=== Données présentées ===
::::::::::

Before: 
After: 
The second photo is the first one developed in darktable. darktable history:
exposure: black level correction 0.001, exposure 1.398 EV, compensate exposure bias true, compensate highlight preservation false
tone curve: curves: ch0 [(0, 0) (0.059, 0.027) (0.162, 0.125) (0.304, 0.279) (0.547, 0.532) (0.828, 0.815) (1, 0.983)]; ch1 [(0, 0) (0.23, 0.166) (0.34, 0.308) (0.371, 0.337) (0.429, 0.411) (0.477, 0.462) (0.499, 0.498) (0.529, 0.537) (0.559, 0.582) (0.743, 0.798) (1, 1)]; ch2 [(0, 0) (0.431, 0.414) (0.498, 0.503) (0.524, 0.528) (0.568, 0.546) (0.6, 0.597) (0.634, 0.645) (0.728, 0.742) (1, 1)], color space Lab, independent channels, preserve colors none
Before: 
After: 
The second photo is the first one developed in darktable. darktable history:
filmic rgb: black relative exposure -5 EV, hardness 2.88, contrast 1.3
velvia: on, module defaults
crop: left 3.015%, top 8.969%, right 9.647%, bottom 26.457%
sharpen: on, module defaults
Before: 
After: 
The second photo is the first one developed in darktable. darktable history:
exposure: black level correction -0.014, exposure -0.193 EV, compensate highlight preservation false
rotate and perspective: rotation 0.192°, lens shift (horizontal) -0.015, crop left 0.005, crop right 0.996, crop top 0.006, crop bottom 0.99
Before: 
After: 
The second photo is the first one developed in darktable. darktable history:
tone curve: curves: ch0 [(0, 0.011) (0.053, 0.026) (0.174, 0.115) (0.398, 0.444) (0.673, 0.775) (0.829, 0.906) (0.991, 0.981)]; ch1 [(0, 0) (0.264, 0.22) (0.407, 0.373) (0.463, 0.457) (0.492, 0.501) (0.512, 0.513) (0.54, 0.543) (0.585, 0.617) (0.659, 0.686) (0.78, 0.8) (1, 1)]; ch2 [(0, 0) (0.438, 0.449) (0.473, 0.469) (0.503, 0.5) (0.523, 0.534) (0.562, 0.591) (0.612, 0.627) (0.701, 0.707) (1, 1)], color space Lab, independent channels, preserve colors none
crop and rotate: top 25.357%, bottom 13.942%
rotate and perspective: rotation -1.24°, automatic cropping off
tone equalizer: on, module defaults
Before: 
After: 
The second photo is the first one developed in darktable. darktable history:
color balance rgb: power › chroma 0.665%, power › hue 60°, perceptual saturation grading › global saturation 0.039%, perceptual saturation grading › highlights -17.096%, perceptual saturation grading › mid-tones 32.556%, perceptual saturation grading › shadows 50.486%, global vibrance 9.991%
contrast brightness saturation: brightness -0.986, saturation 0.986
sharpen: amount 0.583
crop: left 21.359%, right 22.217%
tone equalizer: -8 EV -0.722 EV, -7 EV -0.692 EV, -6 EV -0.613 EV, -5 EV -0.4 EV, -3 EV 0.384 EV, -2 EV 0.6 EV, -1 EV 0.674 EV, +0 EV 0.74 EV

::::::::::

=== Travail à faire ===
Recopiez telles quelles toutes les lignes des entrées ci-dessus, de la première à la dernière.

=== Réponse rédigée ===
Before: 
After: 
The second photo is the first one developed in darktable. darktable history:
exposure: black level correction 0.001, exposure 1.398 EV, compensate exposure bias true, compensate highlight preservation false
tone curve: curves: ch0 [(0, 0) (0.059, 0.027) (0.162, 0.125) (0.304, 0.279) (0.547, 0.532) (0.828, 0.815) (1, 0.983)]; ch1 [(0, 0) (0.23, 0.166) (0.34, 0.308) (0.371, 0.337) (0.429, 0.411) (0.477, 0.462) (0.499, 0.498) (0.529, 0.537) (0.559, 0.582) (0.743, 0.798) (1, 1)]; ch2 [(0, 0) (0.431, 0.414) (0.498, 0.503) (0.524, 0.528) (0.568, 0.546) (0.6, 0.597) (0.634, 0.645) (0.728, 0.742) (1, 1)], color space Lab, independent channels, preserve colors none
Before: 
After: 
The second photo is the first one developed in darktable. darktable history:
filmic rgb: black relative exposure -5 EV, hardness 2.88, contrast 1.3
velvia: on, module defaults
crop: left 3.015%, top 8.969%, right 9.647%, bottom 26.457%
sharpen: on, module defaults
Before: 
After: 
The second photo is the first one developed in darktable. darktable history:
exposure: black level correction -0.014, exposure -0.193 EV, compensate highlight preservation false
rotate and perspective: rotation 0.192°, lens shift (horizontal) -0.015, crop left 0.005, crop right 0.996, crop top 0.006, crop bottom 0.99
Before: 
After: 
The second photo is the first one developed in darktable. darktable history:
tone curve: curves: ch0 [(0, 0.011) (0.053, 0.026) (0.174, 0.115) (0.398, 0.444) (0.673, 0.775) (0.829, 0.906) (0.991, 0.981)]; ch1 [(0, 0) (0.264, 0.22) (0.407, 0.373) (0.463, 0.457) (0.492, 0.501) (0.512, 0.513) (0.54, 0.543) (0.585, 0.617) (0.659, 0.686) (0.78, 0.8) (1, 1)]; ch2 [(0, 0) (0.438, 0.449) (0.473, 0.469) (0.503, 0.5) (0.523, 0.534) (0.562, 0.591) (0.612, 0.627) (0.701, 0.707) (1, 1)], color space Lab, independent channels, preserve colors none
crop and rotate: top 25.357%, bottom 13.942%
rotate and perspective: rotation -1.24°, automatic cropping off
tone equalizer: on, module defaults
Before: 
After: 
The second photo is the first one developed in darktable. darktable history:
color balance rgb: power › chroma 0.665%, power › hue 60°, perceptual saturation grading › global saturation 0.039%, perceptual saturation grading › highlights -17.096%, perceptual saturation grading › mid-tones 32.556%, perceptual saturation grading › shadows 50.486%, global vibrance 9.991%
contrast brightness saturation: brightness -0.986, saturation 0.986
sharpen: amount 0.583
crop: left 21.359%, right 22.217%
tone equalizer: -8 EV -0.722 EV, -7 EV -0.692 EV, -6 EV -0.613 EV, -5 EV -0.4 EV, -3 EV 0.384 EV, -2 EV 0.6 EV, -1 EV 0.674 EV, +0 EV 0.74 EV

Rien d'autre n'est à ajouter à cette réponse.